Guo: bold words on migrant workers
Migrant workers have often been identified as the unsung hero in China’s economic miracle, as the low-wage workforce underpinning the many years of export growth.
But might their existence now have become more of a hindrance to China’s plans for the next phase of its economic development?
The background is the hukou system, and the associated problem of the migrants’ unofficial employment status.
Adopted in the the 1950s, and modelled partly on the Soviet Union’s passbook system and partially on imperial China’s “baojia” system of family responsibility, hukou status still wields tremendous influence over people’s lives (it’s a topic we first touched on in WiC39). Hukou holders have access to a basic social security system, as well as public healthcare and education for their families. Migrant workers – who may have lived and worked in the same city for years – do not.
The injustice of this two-tier approach to citizenship is something that has occupied human rights activists for a while. But opponents of the hukou have found a new and powerful champion in Guo Shuqing, the new chairman and Communist Party secretary of the China Securities Regulatory Commission.
No matter that Guo’s take on the topic was economic in tone, and shrouded in jargon.
“The essential production factors from the countryside [by which Guo means people and land] have long been given special labels, such as ‘farmer-workers,’ or ‘farming-construction land,’” he told an industry gathering in mid-November, shortly after being appointed. And the problem with this arrangement, he told the meeting, was that the labels can be discriminatory. Those that hold them soon discover that “their exchange power is unequal” – in layman terms, they are missing out on the opportunities open to others.
“Workers from the countryside who live in the cities experience large economic and psychological pressure without a city hukou. They don’t receive city people’s salaries or employment opportunities, education, social welfare or housing. They have to scrimp and save to pay for children and parents left at home on the farm,” Guo acknowledged.

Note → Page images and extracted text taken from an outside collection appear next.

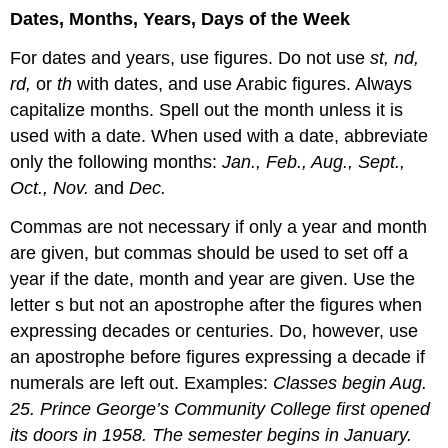
Dates, Months, Years, Days of the Week
For dates and years, use figures. Do not use
st, nd,
rd,
or
th
with dates, and use Arabic figures. Always
capitalize months. Spell out the month unless it is
used with a date. When used with a date, abbreviate
only the following months:
Jan., Feb., Aug., Sept.,
Oct., Nov.
and
Dec.
Commas are not necessary if only a year and month
are given, but commas should be used to set off a
year if the date, month and year are given. Use the
letter s but not an apostrophe after the figures when
expressing decades or centuries. Do, however, use
an apostrophe before figures expressing a decade if
numerals are left out. Examples:
Classes begin Aug.
25. Prince George’s Community College first opened
its doors in 1958. The semester begins in January.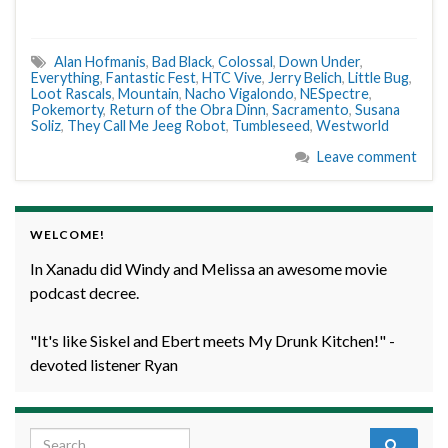
Alan Hofmanis
,
Bad Black
,
Colossal
,
Down Under
,
Everything
,
Fantastic Fest
,
HTC Vive
,
Jerry Belich
,
Little Bug
,
Loot Rascals
,
Mountain
,
Nacho Vigalondo
,
NESpectre
,
Pokemorty
,
Return of the Obra Dinn
,
Sacramento
,
Susana
Soliz
,
They Call Me Jeeg Robot
,
Tumbleseed
,
Westworld
Leave comment
WELCOME!
In Xanadu did Windy and Melissa an awesome movie
podcast decree.
"It's like Siskel and Ebert meets My Drunk Kitchen!" -
devoted listener Ryan
Search for: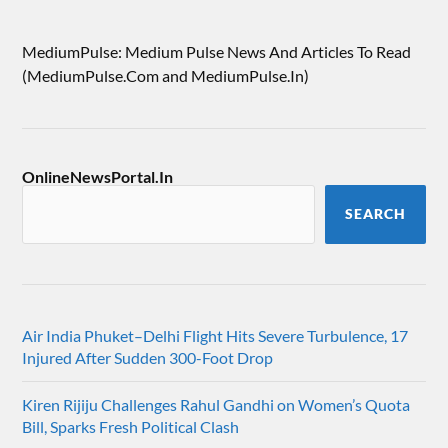
MediumPulse: Medium Pulse News And Articles To Read
(MediumPulse.Com and MediumPulse.In)
OnlineNewsPortal.In
SEARCH
Air India Phuket–Delhi Flight Hits Severe Turbulence, 17
Injured After Sudden 300-Foot Drop
Kiren Rijiju Challenges Rahul Gandhi on Women’s Quota
Bill, Sparks Fresh Political Clash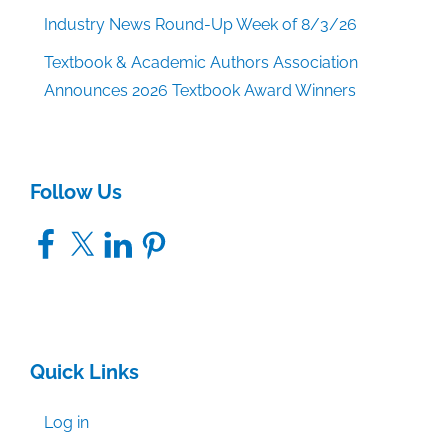
Industry News Round-Up Week of 8/3/26
Textbook & Academic Authors Association
Announces 2026 Textbook Award Winners
Follow Us
Facebook
X
LinkedIn
Pinterest
Quick Links
Log in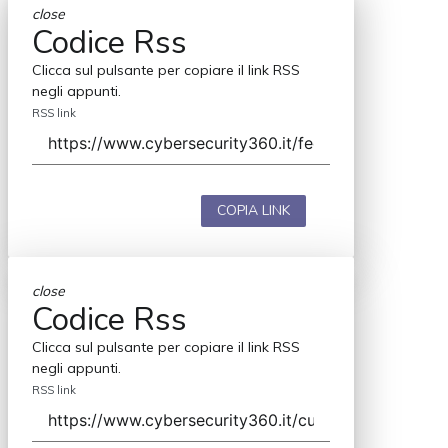
close
Codice Rss
Clicca sul pulsante per copiare il link RSS
negli appunti.
RSS link
COPIA LINK
close
Codice Rss
Clicca sul pulsante per copiare il link RSS
negli appunti.
RSS link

Again, he drew an economic lesson from much of this. Importantly, hard-earned savings are often being spent on building homes for family members who also then leave the countryside, meaning an investment essentially wasted, Guo said.
The Beijing Business newspaper agreed. Migrant labourers are second class citizens, it lamented, and this was starting to have a serious economic impact. To develop in a more sustainable way, China now needs to shift its economy towards domestic consumption. Abolishing the ‘two-tier system’ will help that happen, the newspaper thought.
The article points approvingly to changes in Chongqing, where three million migrant workers who have lived in the city for over 10 years are now being given city residency; 200,000 of their children are also to be allowed to become city folk each year over the next 10 years. Differently designed measures are also underway in Guangdong province.
Guo’s comments soon earned approval online. One commenter, from Fuzhou, wrote: “To think about migrants, now that’s a good official! … Support Chairman Guo!!!” Another, from Guangzhou, insisted that “ordinary people” agreed with Guo: “It’s a great shame that China’s migrant workers are second-class citizens but the government doesn’t care about that.”
Whether Guo’s new role as stock market regulator means he’ll be able to do anything practical on the issue remains an open question. And not all share his view. On the ifeng bulletin board the most popular comment struck a more jealous note: “Migrants lack citizens’ rights in the cities? Today, many unemployed urban workers don’t have things as good as some of them do,” wrote one Dalian resident. Rather than welcome migrants into the hukou system, the advice from Dalian was more that they should be sent home.